The chapter that begins in the middle of the book
On a gloomy October morning, in a neighborhood café near King’s Cross Station, I decided to quit my 9-5 job and move to Europe to study art. Timeline: within one year. Destination: unknown. PR strategy for concerned parents: anxiously pending.
London was my last stop on a long-awaited solo trip. That morning, I was scheduled to fly back home to Vancouver, Canada, where I worked as a product designer at a health-tech startup in a hospital. I liked my job—it was meaningful work—but it was my first job out of college and always meant to be a springboard to the next opportunity. Most of my adulthood, so far, had been shaped by the pandemic. I graduated with an Honors degree in International Relations during its peak. What was meant to be a celebration of my achievements after four years of sleepless nights was reduced to watching my name scroll across a TV screen at home. Shortly after, I found a flexible remote job, which gave me the freedom to take this solo trip. It was the first time I spent in solitude post-graduation.
I had a few hours to spare before my flight. A missed bus stop and a wrong turn led me to this café, where I found myself sitting across from an older woman engrossed in a newspaper. We struck up a conversation over my sketchbook, and I was star-struck to discover she was Cynthia Enloe—an American political theorist, feminist writer, and professor whose work I had studied. Though not widely known outside academia, her writings had left a profound impression on me. For the next hour, we talked about everything from politics to working in academia. Her eyes sparkled with passion as she spoke about her 40-year teaching career.
Cynthia was the first soul on earth who confided in about my idea of returning to art school.
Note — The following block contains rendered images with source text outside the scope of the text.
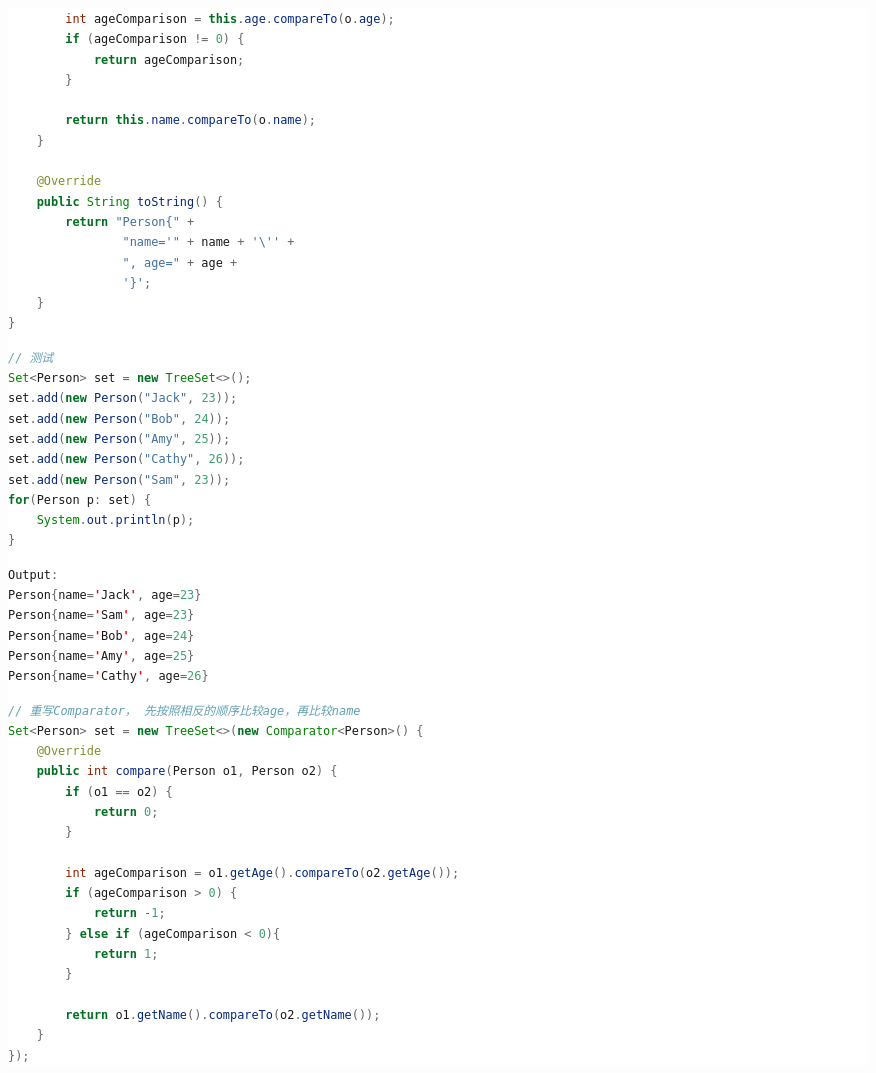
```java
        int ageComparison = this.age.compareTo(o.age);
        if (ageComparison != 0) {
            return ageComparison;
        }

        return this.name.compareTo(o.name);
    }

    @Override
    public String toString() {
        return "Person{" +
                "name='" + name + '\'' +
                ", age=" + age +
                '}';
    }
}
```

```java
// 测试
Set<Person> set = new TreeSet<>();
set.add(new Person("Jack", 23));
set.add(new Person("Bob", 24));
set.add(new Person("Amy", 25));
set.add(new Person("Cathy", 26));
set.add(new Person("Sam", 23));
for(Person p: set) {
    System.out.println(p);
}
```

```java
Output:
Person{name='Jack', age=23}
Person{name='Sam', age=23}
Person{name='Bob', age=24}
Person{name='Amy', age=25}
Person{name='Cathy', age=26}
```

```java
// 重写Comparator， 先按照相反的顺序比较age，再比较name
Set<Person> set = new TreeSet<>(new Comparator<Person>() {
    @Override
    public int compare(Person o1, Person o2) {
        if (o1 == o2) {
            return 0;
        }

        int ageComparison = o1.getAge().compareTo(o2.getAge());
        if (ageComparison > 0) {
            return -1;
        } else if (ageComparison < 0){
            return 1;
        }

        return o1.getName().compareTo(o2.getName());
    }
});
```
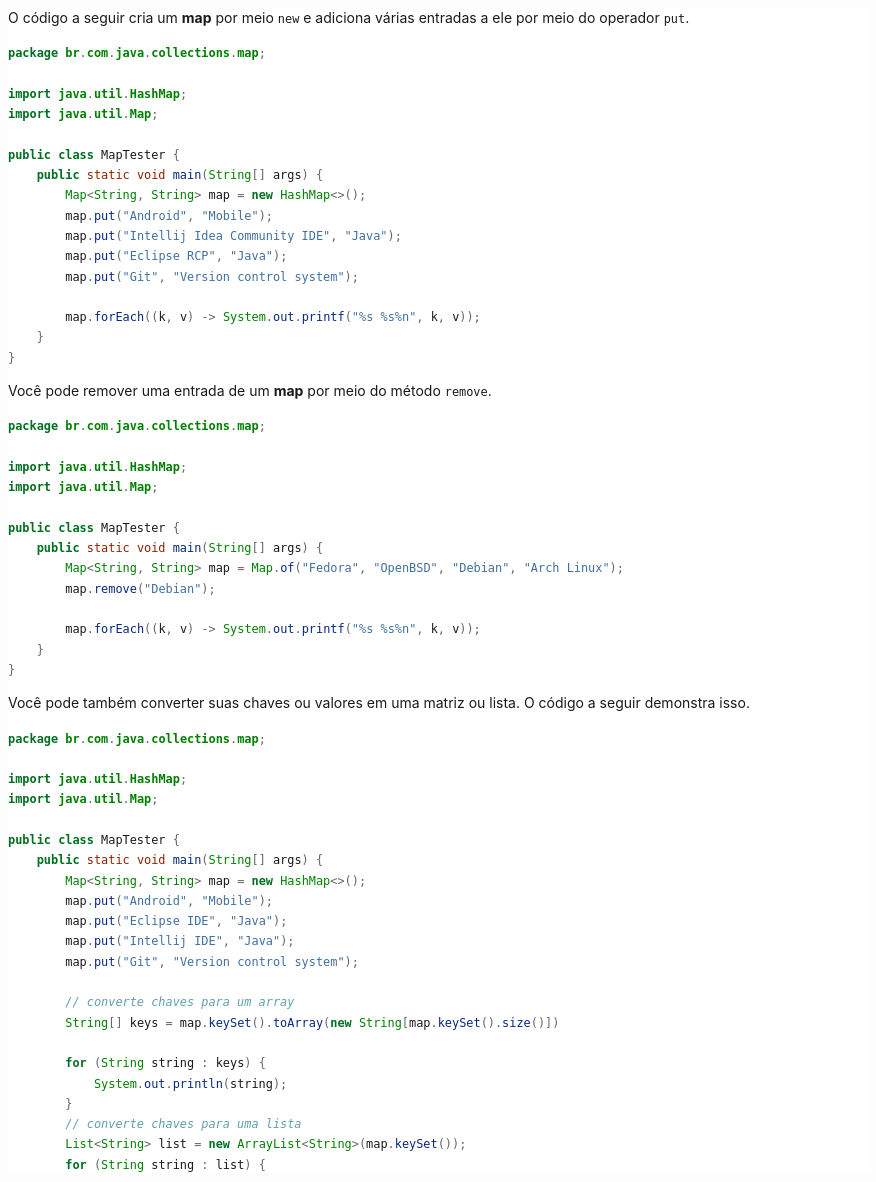 
O código a seguir cria um **map** por meio `new` e adiciona várias entradas a ele por meio do operador `put`.

```java
package br.com.java.collections.map;

import java.util.HashMap;
import java.util.Map;

public class MapTester {
    public static void main(String[] args) {
        Map<String, String> map = new HashMap<>();
        map.put("Android", "Mobile");
        map.put("Intellij Idea Community IDE", "Java");
        map.put("Eclipse RCP", "Java");
        map.put("Git", "Version control system");

        map.forEach((k, v) -> System.out.printf("%s %s%n", k, v));
    }
}
```


Você pode remover uma entrada de um **map** por meio do método `remove`.

```java
package br.com.java.collections.map;

import java.util.HashMap;
import java.util.Map;

public class MapTester {
    public static void main(String[] args) {
        Map<String, String> map = Map.of("Fedora", "OpenBSD", "Debian", "Arch Linux");
        map.remove("Debian");

        map.forEach((k, v) -> System.out.printf("%s %s%n", k, v));
    }
}
```

Você pode também converter suas chaves ou valores em uma matriz ou lista. O código a seguir demonstra isso.

```java
package br.com.java.collections.map;

import java.util.HashMap;
import java.util.Map;

public class MapTester {
    public static void main(String[] args) {
        Map<String, String> map = new HashMap<>();
        map.put("Android", "Mobile");
        map.put("Eclipse IDE", "Java");
        map.put("Intellij IDE", "Java");
        map.put("Git", "Version control system");

        // converte chaves para um array
        String[] keys = map.keySet().toArray(new String[map.keySet().size()])

        for (String string : keys) {
            System.out.println(string);
        }
        // converte chaves para uma lista
        List<String> list = new ArrayList<String>(map.keySet());
        for (String string : list) {
```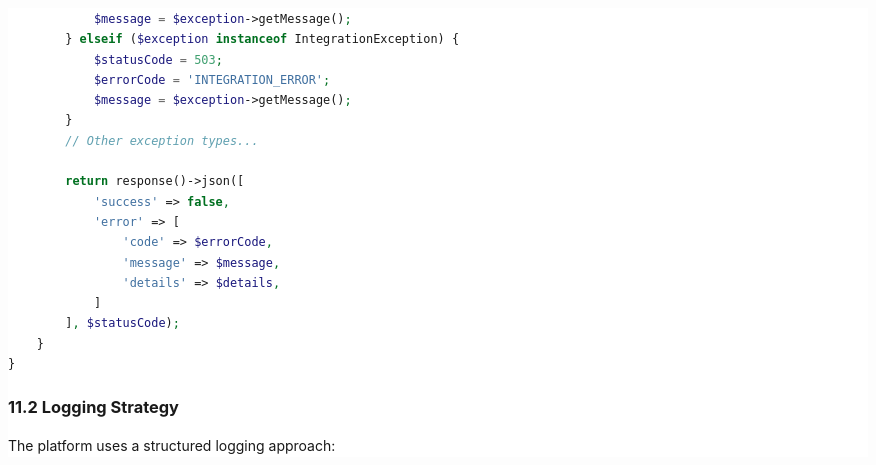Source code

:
 ```php
            $message = $exception->getMessage();
        } elseif ($exception instanceof IntegrationException) {
            $statusCode = 503;
            $errorCode = 'INTEGRATION_ERROR';
            $message = $exception->getMessage();
        }
        // Other exception types...

        return response()->json([
            'success' => false,
            'error' => [
                'code' => $errorCode,
                'message' => $message,
                'details' => $details,
            ]
        ], $statusCode);
    }
}
```

### 11.2 Logging Strategy

The platform uses a structured logging approach: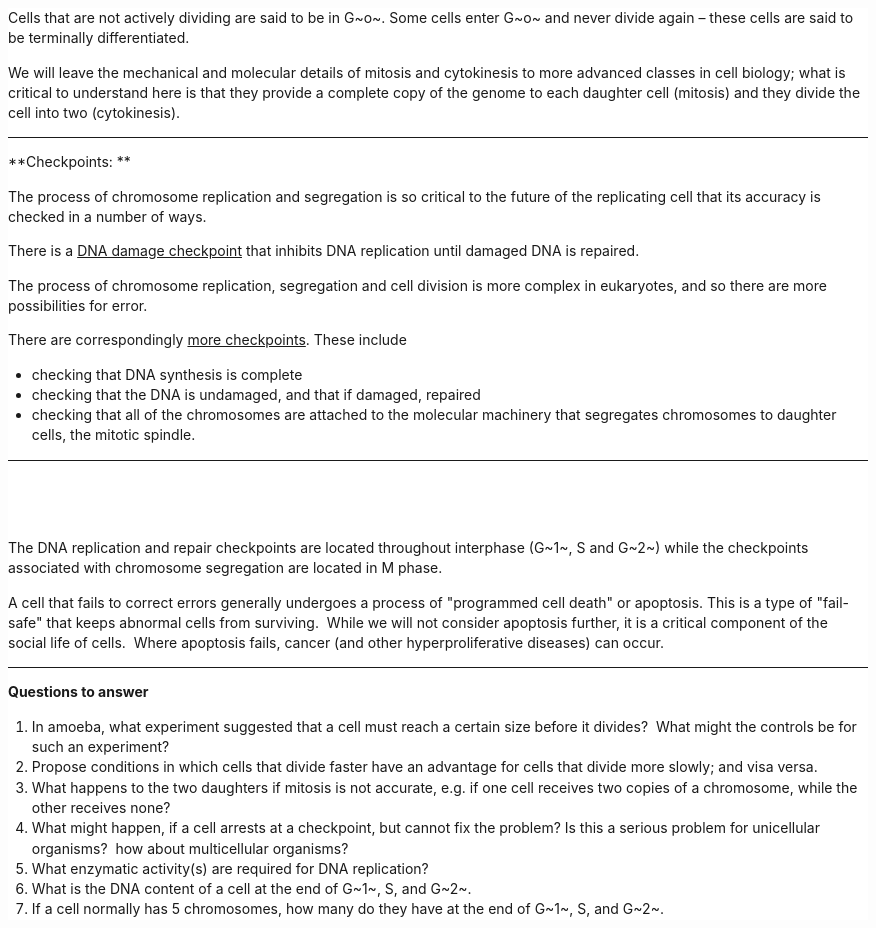 Cells that are not actively dividing are said to be in G~o~. Some cells
enter G~o~ and never divide again – these cells are said to be
terminally differentiated.

We will leave the mechanical and molecular details of mitosis and
cytokinesis to more advanced classes in cell biology; what is critical
to understand here is that they provide a complete copy of the genome to
each daughter cell (mitosis) and they divide the cell into two
(cytokinesis). 

* * * * *

**Checkpoints: **

The process of chromosome replication and segregation
is so critical to the future of the replicating cell that its accuracy
is checked in a number of ways. 

There is a [DNA damage
checkpoint](http://www.pubmedcentral.nih.gov/articlerender.fcgi?artid=17760)
that inhibits DNA replication until damaged DNA is repaired.

The process of chromosome replication, segregation and cell division is
more complex in eukaryotes, and so there are more possibilities for
error.

There are correspondingly [more
checkpoints](http://www.genomeknowledge.org/cgi-bin/eventbrowser?DB=gk_current&ID=69620&PREVIOUS_ID=68872).
These include

-   checking that DNA synthesis is complete
-   checking that the DNA is undamaged, and that if damaged, repaired
-   checking that all of the chromosomes are attached to the molecular
    machinery that segregates chromosomes to daughter cells, the mitotic
    spindle.

  ---
   
  ---

The DNA replication and repair checkpoints are located throughout
interphase (G~1~, S and G~2~) while the checkpoints associated with
chromosome segregation are located in M phase. 

A cell that fails to correct errors generally undergoes a process of
"programmed cell death" or apoptosis. This is a type of "fail-safe" that
keeps abnormal cells from surviving.  While we will not consider
apoptosis further, it is a critical component of the social life of
cells.  Where apoptosis fails, cancer (and other hyperproliferative
diseases) can occur.

* * * * *

**Questions to answer**

1.  In amoeba, what experiment suggested that a cell must reach a
    certain size before it divides?  What might the controls be for such
    an experiment?
2.  Propose conditions in which cells that divide faster have an
    advantage for cells that divide more slowly; and visa versa.
3.  What happens to the two daughters if mitosis is not accurate, e.g.
    if one cell receives two copies of a chromosome, while the other
    receives none?
4.  What might happen, if a cell arrests at a checkpoint, but cannot fix
    the problem? Is this a serious problem for unicellular organisms? 
    how about multicellular organisms?
5. 	What enzymatic activity(s) are required for DNA replication? 
6.  What is the DNA content of a cell at the end of G~1~, S, and G~2~. 
7.  If a cell normally has 5 chromosomes, how many do they have at the end of  G~1~, S, and G~2~.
She listened to me with such warmth and encouragement. “You have to do what you love,” she said, “everything else is just too hard.” It was the final push I needed. I had decided right then and there that I was going to give my dream a real chance, in a place with beauty and antiquity, where I felt inspired.
I will never forget the honeyed sunlight streaming through the window on the plane as I landed in Florence, Italy, on the first day of the following October.
Fasting forward…
Now, I am six months away from finishing my studies at the Florence Classical Arts Academy, planning to stay in this city as long as I can and work independently in my own studio after graduation. Moving across the world alone has been simultaneously the most challenging and rewarding experience of my life. I still spend summers and Christmas in Vancouver, and each time I return, I’m reminded of how much I’ve grown and evolved. This has been an incredible journey, and it’s only just beginning.
The ethos behind this page
I record my life religiously—in journals, sketchbooks, and occasionally my Notes app (like a good citizen of the iPhone age). If you know me, you know I have a fear of forgetting and being forgotten. Retrospectives of life often center around milestones: birth, graduation, migration, marriage, death—you name it. Indeed, how else can a life well-lived be summed up in a few sentences except by referencing these conventional achievements?
Yet most of our lives unfold in the transient moments in between: small decisions that grow into bigger life changes, relationships we form and leave behind, the abyss between strangeness and familiarity, and the quiet days spent in motion or stillness. These are the moments that rarely find their way into neatly curated timelines.
And so, this is one reason I record them. Other times, writing to everybody and nobody in particular, with pen and ink, is the only thing that soothes my overstimulated caveman brain. The challenge with analog, however, is that it’s particularly difficult to search. Over the past month, I’ve begun, rather chaotically, to browse through my mountain of journals to digitally catalog excerpts I thought were worth revisiting. In this process of recording and editing, I rediscovered my love for writing. So, I decided to share them here in the hope that you, too, might find value in the space between my somewhat scattered thoughts and our shared human experience.